Saturday, June 5, 2010

A Preservation Epidemic

By Jason Yots

In his 2000 bestseller, The Tipping Point (Back Bay Books), Malcolm Gladwell dissects the catalysts for epidemics. Whether it's a Baltimore syphilis epidemic born of rampant drug use or a Hush Puppy craze originating with NYC hipsters, epidemics have triggers that stoke their simmering potential to a point of explosion. To their Tipping Point.

Gladwell explains that many factors must converge to trip an epidemic. One such factor is the emergence of an influential "few", who lead the rest of us into an epidemic. This is Gladwell's first rule of epidemics - The Law of the Few. In the case of the Hush Puppies epidemic of the mid-1990s, the "few" were Lower East Side punks who began wearing the shoes in irony, and somehow made them the coolest accessory in America.

The Tipping Point set me to thinking about how we might create an epidemic for historic preservation.

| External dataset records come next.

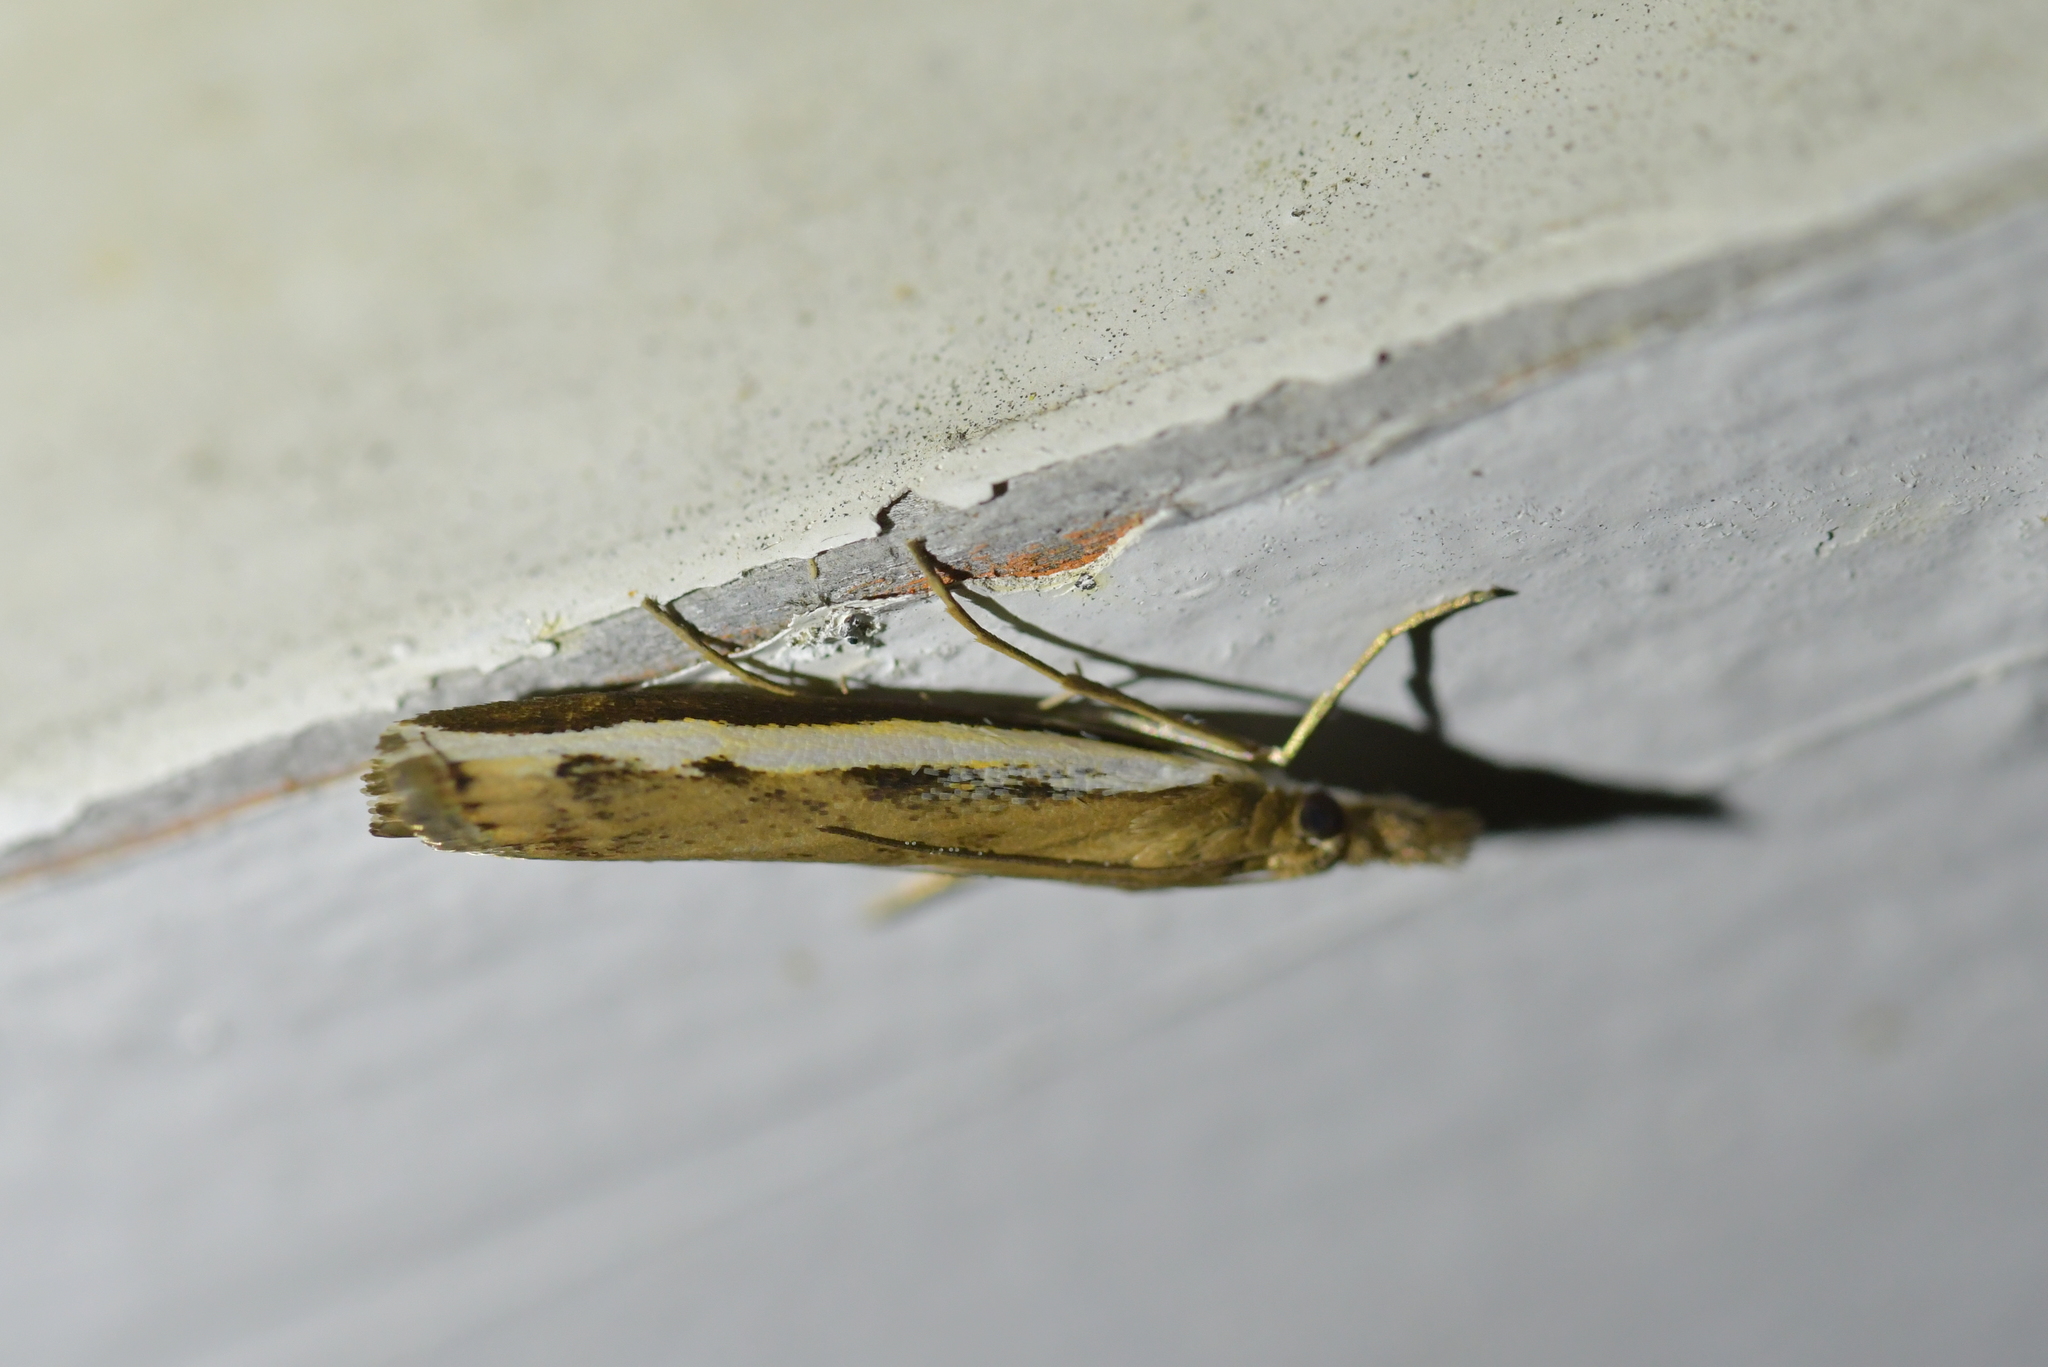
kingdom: Animalia
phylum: Arthropoda
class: Insecta
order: Lepidoptera
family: Crambidae
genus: Orocrambus
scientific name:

I mean, if a handful of bored, edgy kids can take dorky shoes and make them into the definition of "cool", can't we infuse in historic preservation its own version of contagious coolness?

For starters, we need our Few to emerge, and we need it to happen now. Today. The National Trust for Historic Preservation has done an admirable job promoting preservation at a national level, but epidemics don't start at that elevation. They germinate locally, organically. And they often are sparked by an unlikely "few", who are more likely to be risk-taking anti-heroes than established mainstreamers. In the shadow of the National Trust's 2011 convention in Buffalo, we have a opportunity to test Gladwell's Tipping Point. But to do so, we'll need our anti-heroes to step up and lead us from the established mainstream.